Gli anni ’80, infatti, sembrano perdere quell’onda creativa che aveva caratterizzato gli anni precedenti a favore di un linguaggio e una scelta grafica che risente sempre più della pubblicità (è del 1979 l’introduzione dello spot elettorale) e della crescente personalizzazione (ad esempio manifesti incentrati sul leader del partito con il suo ritratto fotografico). Elementi di comunicazione all’interno di processi sempre più vicini al marketing (con profilazione dei possibili elettorali, target etc…), i manifesti perdono “gran parte dei loro tratti e della loro specificità, risultando perfetti e impeccabili dal punto di vista tecnico e qualitativo, ma comunicativamente e visivamente più poveri”. Il passaggio dalla Prima alla Seconda Repubblica degli anni ’90 influenza ovviamente anche la comunicazione politica che si trova ad adottare un lessico e un vocabolario grafico impoverito e uno stile sempre più vicino a quello marcatamente pubblicitario e televisivo.
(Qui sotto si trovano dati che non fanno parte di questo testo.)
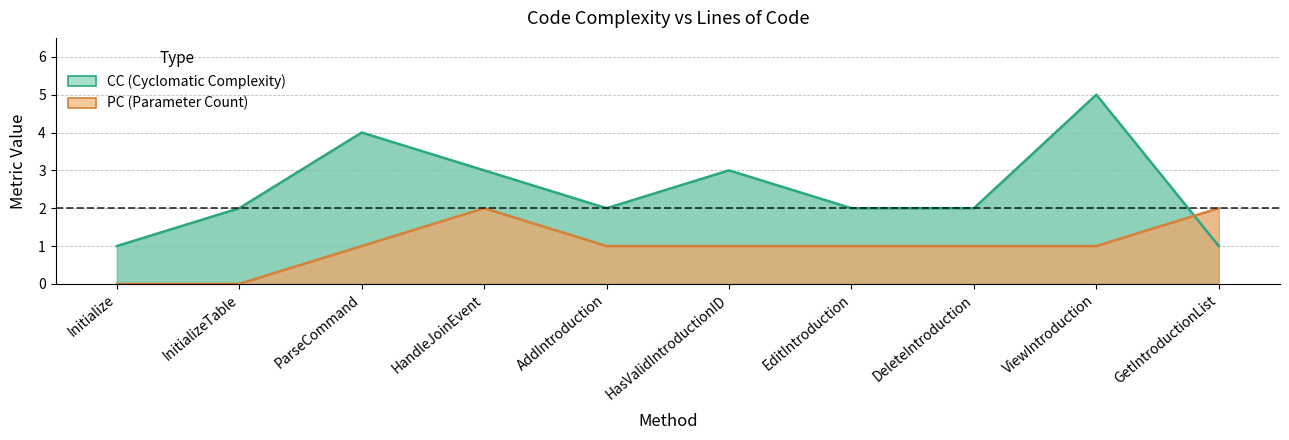

How many PC values are between 1 and 2?

8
Sul fronte prettamente sociale, invece, l’affacciarsi di nuove associazioni e soggetti gravitanti nell’ambito dell’ambientalismo, dei diritti umani e dell’animalismo recupera un po’ di quella ironia e di quella provocazione verbale e visiva che aveva caratterizzato gli anni precedente, inserendola in un contesto comunicativo sempre più professionalizzato.

La massiccia e rivoluzionaria introduzione della comunicazione digitale degli anni 2000 ha un effetto notevole sul manifesto politico: sicuramente ne ridimensiona il ruolo e l’efficacia con i manifesti ridotti ai minimi termini e incentrati prevalentemente sull’immagine del candidato, risultato di quella personalizzazione politica avviata già negli anni ’80. Pochi però i tentativi di rinnovare una comunicazione politica che sembra ora ferma e appiattita. I manifesti, nel corso dei decenni, hanno affrontato i cambiamenti storici e sociali diventandone espressione e rappresentazione. Una storia, quella ripercorsa da Novelli, che è la storia dell’Italia: dall’entusiasmo crescente del dopoguerra fino alla sensazione di distacco e abbandono degli ultimi anni, passando per la fase più creativa e innovativa degli anni ’70.